**TEXT FOR ANALYSIS:**

--- START ---

3

My basic question is: what's the proper way to create/use instances of NIOFSDirectory and SimpleFSDirectory when there's multiple threads that need to make queries (reads) on the same index. More to the point: should an instance of the XXXFSDirectory be created for each thread that needs to do a query and retrieve some results (and then in the same thread have it closed immediatelly after), or should I make a "global" (singleton?) instance which is passed to all threads and then they all use it at the same time (and it's no longer up to each thread to close it when it's done with a query)?

Here's more details:

I've read the docs on both NIOFSDirectory and SimpleFSDirectory and what I got is:

  • they both support multithreading:

NIOFSDirectory : "An FSDirectory implementation that uses java.nio's FileChannel's positional read, which allows multiple threads to read from the same file without synchronizing."

SimpleFSDirectory : "A straightforward implementation of FSDirectory using java.io.RandomAccessFile. However, this class has poor concurrent performance (multiple threads will bottleneck) as it synchronizes when multiple threads read from the same file. It's usually better to use NIOFSDirectory or MMapDirectory instead."

--- END ---

Records contained in a dataset:
--- START ---

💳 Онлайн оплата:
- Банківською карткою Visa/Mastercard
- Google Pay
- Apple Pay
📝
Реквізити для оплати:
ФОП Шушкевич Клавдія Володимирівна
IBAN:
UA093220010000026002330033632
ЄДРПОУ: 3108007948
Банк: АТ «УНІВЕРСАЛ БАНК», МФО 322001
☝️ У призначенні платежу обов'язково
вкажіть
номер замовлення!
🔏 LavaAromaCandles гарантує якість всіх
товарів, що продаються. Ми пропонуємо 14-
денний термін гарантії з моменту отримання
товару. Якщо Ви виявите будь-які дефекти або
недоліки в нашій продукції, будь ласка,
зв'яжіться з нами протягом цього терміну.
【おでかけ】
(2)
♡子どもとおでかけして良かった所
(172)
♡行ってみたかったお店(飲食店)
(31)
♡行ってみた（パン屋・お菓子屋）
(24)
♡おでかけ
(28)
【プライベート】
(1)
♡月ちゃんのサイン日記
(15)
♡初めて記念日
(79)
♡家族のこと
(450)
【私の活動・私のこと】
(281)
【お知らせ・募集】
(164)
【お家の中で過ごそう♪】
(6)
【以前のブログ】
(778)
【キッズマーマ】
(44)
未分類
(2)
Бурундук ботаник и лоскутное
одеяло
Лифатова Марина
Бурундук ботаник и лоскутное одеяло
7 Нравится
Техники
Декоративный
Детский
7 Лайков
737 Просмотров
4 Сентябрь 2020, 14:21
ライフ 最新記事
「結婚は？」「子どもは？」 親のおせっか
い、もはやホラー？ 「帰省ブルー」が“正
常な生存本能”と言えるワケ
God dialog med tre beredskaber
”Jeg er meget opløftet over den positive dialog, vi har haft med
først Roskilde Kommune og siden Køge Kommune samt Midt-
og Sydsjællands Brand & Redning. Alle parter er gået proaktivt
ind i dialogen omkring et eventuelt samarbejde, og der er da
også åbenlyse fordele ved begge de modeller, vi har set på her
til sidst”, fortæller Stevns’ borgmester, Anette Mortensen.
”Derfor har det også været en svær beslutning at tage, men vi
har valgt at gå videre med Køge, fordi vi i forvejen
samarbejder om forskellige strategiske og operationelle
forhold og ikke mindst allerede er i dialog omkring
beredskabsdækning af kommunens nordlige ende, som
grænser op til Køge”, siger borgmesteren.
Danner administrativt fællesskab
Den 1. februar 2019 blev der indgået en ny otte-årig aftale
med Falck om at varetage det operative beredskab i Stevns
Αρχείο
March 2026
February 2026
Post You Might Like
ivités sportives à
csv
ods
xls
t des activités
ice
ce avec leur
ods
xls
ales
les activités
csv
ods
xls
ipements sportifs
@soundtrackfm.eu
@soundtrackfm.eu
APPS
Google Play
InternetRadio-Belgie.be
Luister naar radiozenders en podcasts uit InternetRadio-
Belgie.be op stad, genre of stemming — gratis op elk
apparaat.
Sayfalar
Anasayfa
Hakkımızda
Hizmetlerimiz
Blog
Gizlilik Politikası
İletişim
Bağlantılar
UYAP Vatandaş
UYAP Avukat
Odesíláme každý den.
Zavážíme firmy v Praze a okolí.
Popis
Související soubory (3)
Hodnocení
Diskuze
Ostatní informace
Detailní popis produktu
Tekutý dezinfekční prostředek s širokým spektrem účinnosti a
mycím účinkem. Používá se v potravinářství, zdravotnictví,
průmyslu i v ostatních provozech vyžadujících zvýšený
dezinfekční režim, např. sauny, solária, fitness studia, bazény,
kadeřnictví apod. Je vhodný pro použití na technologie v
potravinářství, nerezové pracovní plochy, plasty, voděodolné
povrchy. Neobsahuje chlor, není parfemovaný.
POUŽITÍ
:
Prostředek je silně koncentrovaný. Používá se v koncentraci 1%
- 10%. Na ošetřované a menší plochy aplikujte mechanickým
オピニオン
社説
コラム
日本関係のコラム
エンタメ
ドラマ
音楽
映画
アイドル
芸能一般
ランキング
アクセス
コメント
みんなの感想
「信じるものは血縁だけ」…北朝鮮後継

--- END ---

**EXERCISE REQUIREMENTS:**
[1] For each statement, answer yes or no according to the post on NIOFSDirectory and SimpleFSDirectory, and quote the words from the post that decide it. (a) NIOFSDirectory lets multiple threads read from the same file without synchronizing. (b) SimpleFSDirectory is built on java.nio's FileChannel. (c) The docs advise choosing SimpleFSDirectory over NIOFSDirectory.
[2] Copy out everything in the entries from their first line down to the line containing "samarbejder om forskellige", both of those lines included.
The post on NIOFSDirectory and SimpleFSDirectory has no connection to the entries.

**LIST OF SOLUTIONS:**
[1]
(a) Yes: "allows multiple threads to read from the same file without synchronizing."
(b) No: "A straightforward implementation of FSDirectory using java.io.RandomAccessFile."
(c) No: "It's usually better to use NIOFSDirectory or MMapDirectory instead."

[2]
💳 Онлайн оплата:
- Банківською карткою Visa/Mastercard
- Google Pay
- Apple Pay
📝
Реквізити для оплати:
ФОП Шушкевич Клавдія Володимирівна
IBAN:
UA093220010000026002330033632
ЄДРПОУ: 3108007948
Банк: АТ «УНІВЕРСАЛ БАНК», МФО 322001
☝️ У призначенні платежу обов'язково
вкажіть
номер замовлення!
🔏 LavaAromaCandles гарантує якість всіх
товарів, що продаються. Ми пропонуємо 14-
денний термін гарантії з моменту отримання
товару. Якщо Ви виявите будь-які дефекти або
недоліки в нашій продукції, будь ласка,
зв'яжіться з нами протягом цього терміну.
【おでかけ】
(2)
♡子どもとおでかけして良かった所
(172)
♡行ってみたかったお店(飲食店)
(31)
♡行ってみた（パン屋・お菓子屋）
(24)
♡おでかけ
(28)
【プライベート】
(1)
♡月ちゃんのサイン日記
(15)
♡初めて記念日
(79)
♡家族のこと
(450)
【私の活動・私のこと】
(281)
【お知らせ・募集】
(164)
【お家の中で過ごそう♪】
(6)
【以前のブログ】
(778)
【キッズマーマ】
(44)
未分類
(2)
Бурундук ботаник и лоскутное
одеяло
Лифатова Марина
Бурундук ботаник и лоскутное одеяло
7 Нравится
Техники
Декоративный
Детский
7 Лайков
737 Просмотров
4 Сентябрь 2020, 14:21
ライフ 最新記事
「結婚は？」「子どもは？」 親のおせっか
い、もはやホラー？ 「帰省ブルー」が“正
常な生存本能”と言えるワケ
God dialog med tre beredskaber
”Jeg er meget opløftet over den positive dialog, vi har haft med
først Roskilde Kommune og siden Køge Kommune samt Midt-
og Sydsjællands Brand & Redning. Alle parter er gået proaktivt
ind i dialogen omkring et eventuelt samarbejde, og der er da
også åbenlyse fordele ved begge de modeller, vi har set på her
til sidst”, fortæller Stevns’ borgmester, Anette Mortensen.
”Derfor har det også været en svær beslutning at tage, men vi
har valgt at gå videre med Køge, fordi vi i forvejen
samarbejder om forskellige strategiske og operationelle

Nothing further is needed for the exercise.